Instructions for the task:
Write out all of the data without omission, exactly as shown.

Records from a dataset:
☆ ☆ ☆ ☆
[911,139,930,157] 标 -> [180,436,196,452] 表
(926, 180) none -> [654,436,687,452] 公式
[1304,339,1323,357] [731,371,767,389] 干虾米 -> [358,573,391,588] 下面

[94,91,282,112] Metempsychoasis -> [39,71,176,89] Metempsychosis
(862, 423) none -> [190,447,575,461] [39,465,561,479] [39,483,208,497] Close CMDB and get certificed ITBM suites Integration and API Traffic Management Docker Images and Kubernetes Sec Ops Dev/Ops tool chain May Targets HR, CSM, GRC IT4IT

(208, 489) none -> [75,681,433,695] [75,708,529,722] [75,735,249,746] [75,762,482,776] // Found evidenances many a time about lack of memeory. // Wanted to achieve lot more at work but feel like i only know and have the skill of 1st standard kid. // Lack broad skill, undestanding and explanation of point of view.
☆ ☆ ☆ ☆
Answer to this problem:
[911,139,930,157] 标 -> [180,436,196,452] 表
(926, 180) none -> [654,436,687,452] 公式
[1304,339,1323,357] [731,371,767,389] 干虾米 -> [358,573,391,588] 下面

[94,91,282,112] Metempsychoasis -> [39,71,176,89] Metempsychosis
(862, 423) none -> [190,447,575,461] [39,465,561,479] [39,483,208,497] Close CMDB and get certificed ITBM suites Integration and API Traffic Management Docker Images and Kubernetes Sec Ops Dev/Ops tool chain May Targets HR, CSM, GRC IT4IT

(208, 489) none -> [75,681,433,695] [75,708,529,722] [75,735,249,746] [75,762,482,776] // Found evidenances many a time about lack of memeory. // Wanted to achieve lot more at work but feel like i only know and have the skill of 1st standard kid. // Lack broad skill, undestanding and explanation of point of view.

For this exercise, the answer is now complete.